You need to find ways to control, understand, and manage your emotions as a Vata Pitta. A good place to start is with a meditation practice, where you let your emotions come up, but you don’t react to them.
A Vinyasa Yoga flow, which combines breathing, meditation, and movement, can be a good choice since you may feel anxious when you try to sit for too long.
Daily journaling is also an excellent outlet for your emotions and can help you make sense of the constantly changing feelings that you’ve had throughout the day.
You can get some of your more intense feelings out in a healthy way on paper, and identify your triggers to better control your behavior.
5. Learn Abhyanga Body Massage
Abhyanga is a full-body massage done with warm oils. It can be done by an Ayurvedic massage therapist, but you can also learn self massage.
The massage is traditionally done with sesame oil, but dosha-specific oils can be used.

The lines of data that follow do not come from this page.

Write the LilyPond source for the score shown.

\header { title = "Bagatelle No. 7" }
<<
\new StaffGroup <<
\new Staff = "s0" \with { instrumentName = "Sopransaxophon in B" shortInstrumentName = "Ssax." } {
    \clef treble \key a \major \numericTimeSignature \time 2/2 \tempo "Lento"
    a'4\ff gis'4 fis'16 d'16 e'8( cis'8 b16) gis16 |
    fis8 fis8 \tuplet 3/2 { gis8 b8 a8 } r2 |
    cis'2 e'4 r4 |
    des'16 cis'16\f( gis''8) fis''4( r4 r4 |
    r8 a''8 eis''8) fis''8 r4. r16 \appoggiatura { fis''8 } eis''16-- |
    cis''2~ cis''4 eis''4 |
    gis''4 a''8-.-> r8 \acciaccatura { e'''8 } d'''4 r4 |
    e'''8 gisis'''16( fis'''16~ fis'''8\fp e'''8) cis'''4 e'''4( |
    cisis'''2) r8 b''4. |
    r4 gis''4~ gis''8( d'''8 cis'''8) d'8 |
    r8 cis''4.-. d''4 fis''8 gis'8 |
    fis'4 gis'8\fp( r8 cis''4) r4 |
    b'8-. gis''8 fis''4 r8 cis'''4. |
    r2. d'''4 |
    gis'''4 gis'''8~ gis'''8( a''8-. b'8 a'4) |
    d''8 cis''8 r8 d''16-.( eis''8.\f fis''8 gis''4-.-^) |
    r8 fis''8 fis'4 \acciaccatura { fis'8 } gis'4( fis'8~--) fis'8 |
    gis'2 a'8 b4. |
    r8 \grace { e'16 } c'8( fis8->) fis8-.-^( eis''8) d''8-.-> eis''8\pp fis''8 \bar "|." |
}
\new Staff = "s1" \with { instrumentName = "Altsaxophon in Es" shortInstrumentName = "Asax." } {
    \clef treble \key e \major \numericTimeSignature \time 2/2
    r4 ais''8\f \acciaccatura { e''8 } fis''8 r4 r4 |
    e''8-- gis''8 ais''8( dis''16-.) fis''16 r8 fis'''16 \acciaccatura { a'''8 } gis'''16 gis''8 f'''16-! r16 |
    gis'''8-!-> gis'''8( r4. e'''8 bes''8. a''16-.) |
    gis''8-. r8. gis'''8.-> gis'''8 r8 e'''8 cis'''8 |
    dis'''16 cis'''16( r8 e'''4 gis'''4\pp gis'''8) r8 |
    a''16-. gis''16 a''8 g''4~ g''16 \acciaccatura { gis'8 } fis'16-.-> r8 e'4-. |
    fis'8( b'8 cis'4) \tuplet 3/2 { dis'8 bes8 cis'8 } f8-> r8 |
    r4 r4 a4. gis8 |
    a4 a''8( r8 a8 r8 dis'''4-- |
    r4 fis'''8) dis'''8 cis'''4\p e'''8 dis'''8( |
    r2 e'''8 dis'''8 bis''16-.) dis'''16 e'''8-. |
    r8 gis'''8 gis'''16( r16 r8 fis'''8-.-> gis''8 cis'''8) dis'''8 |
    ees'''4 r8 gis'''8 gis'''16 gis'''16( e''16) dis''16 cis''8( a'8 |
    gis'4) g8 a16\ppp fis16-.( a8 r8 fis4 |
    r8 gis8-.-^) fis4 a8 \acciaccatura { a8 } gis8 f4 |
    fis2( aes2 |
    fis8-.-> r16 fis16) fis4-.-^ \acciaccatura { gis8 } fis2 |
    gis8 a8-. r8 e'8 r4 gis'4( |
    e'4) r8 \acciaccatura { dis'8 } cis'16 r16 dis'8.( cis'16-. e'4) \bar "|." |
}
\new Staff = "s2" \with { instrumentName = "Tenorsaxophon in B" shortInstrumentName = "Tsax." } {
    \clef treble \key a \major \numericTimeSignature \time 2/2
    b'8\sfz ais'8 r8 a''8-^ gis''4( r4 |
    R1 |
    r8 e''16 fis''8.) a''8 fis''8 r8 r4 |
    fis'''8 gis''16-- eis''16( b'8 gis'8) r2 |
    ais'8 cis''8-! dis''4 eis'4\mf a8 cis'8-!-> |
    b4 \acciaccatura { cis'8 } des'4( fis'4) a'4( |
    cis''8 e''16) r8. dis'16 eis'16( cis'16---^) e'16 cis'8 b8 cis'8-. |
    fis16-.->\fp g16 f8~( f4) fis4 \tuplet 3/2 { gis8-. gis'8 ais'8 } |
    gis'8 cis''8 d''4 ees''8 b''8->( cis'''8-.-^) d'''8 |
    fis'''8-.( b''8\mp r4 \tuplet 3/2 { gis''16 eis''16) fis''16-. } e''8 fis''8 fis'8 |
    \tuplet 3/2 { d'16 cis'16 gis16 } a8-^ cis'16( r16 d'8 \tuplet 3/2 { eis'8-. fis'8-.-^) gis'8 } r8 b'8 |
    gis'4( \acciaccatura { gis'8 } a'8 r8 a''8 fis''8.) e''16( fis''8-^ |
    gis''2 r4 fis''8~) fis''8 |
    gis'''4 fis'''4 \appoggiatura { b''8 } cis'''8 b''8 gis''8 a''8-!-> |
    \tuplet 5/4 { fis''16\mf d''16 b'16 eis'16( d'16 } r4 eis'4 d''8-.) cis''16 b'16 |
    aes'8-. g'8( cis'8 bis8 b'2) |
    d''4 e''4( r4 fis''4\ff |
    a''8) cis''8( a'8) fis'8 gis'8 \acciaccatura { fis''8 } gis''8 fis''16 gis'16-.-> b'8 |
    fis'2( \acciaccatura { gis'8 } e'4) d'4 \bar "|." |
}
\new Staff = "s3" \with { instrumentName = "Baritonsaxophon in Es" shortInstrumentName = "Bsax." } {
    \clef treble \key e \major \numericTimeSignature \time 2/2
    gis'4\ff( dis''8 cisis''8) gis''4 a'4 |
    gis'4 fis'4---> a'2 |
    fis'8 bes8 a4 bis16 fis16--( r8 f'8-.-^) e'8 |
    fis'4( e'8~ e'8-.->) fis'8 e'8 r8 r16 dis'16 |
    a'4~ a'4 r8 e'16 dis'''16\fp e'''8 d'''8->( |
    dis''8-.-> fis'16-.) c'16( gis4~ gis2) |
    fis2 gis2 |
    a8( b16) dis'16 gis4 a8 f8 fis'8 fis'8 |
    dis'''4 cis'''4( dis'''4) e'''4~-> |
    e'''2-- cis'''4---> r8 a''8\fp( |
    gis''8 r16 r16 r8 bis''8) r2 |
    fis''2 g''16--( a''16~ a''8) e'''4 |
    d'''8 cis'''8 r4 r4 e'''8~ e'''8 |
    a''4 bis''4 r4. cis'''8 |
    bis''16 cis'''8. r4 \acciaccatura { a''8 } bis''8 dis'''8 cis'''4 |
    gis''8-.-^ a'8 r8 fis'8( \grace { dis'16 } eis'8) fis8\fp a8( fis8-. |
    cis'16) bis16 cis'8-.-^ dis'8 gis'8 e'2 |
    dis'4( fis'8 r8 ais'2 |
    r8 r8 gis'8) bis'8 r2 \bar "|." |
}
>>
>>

The practice is beneficial for all doshas but is especially effective for managing the Vata.
The oil is massaged into the joints, chest, and abdomen using a circular motion, and in an up-and-down motion along the arms and legs. The massage can remove toxins, moisturize the skin, and improve circulation, which all support the proper balancing of the doshas.
Learn more about Abhyanga here.
Ayurveda and Your Health
Ayurveda recognizes that there is a core group of habits and dietary practices that are healthy for all human beings, but not all humans are the same.
We all have our own individual needs within that wider guidance for good living.
Ayurveda teaches that an individual’s balance of doshas can provide a significant amount of information about what is healthy and is likely to nourish someone, versus what is likely to undermine their natural energy and lead to imbalance.
Follow the tips above and this guide to discover healthy living choices for you if you are a Vata Pitta Constitution.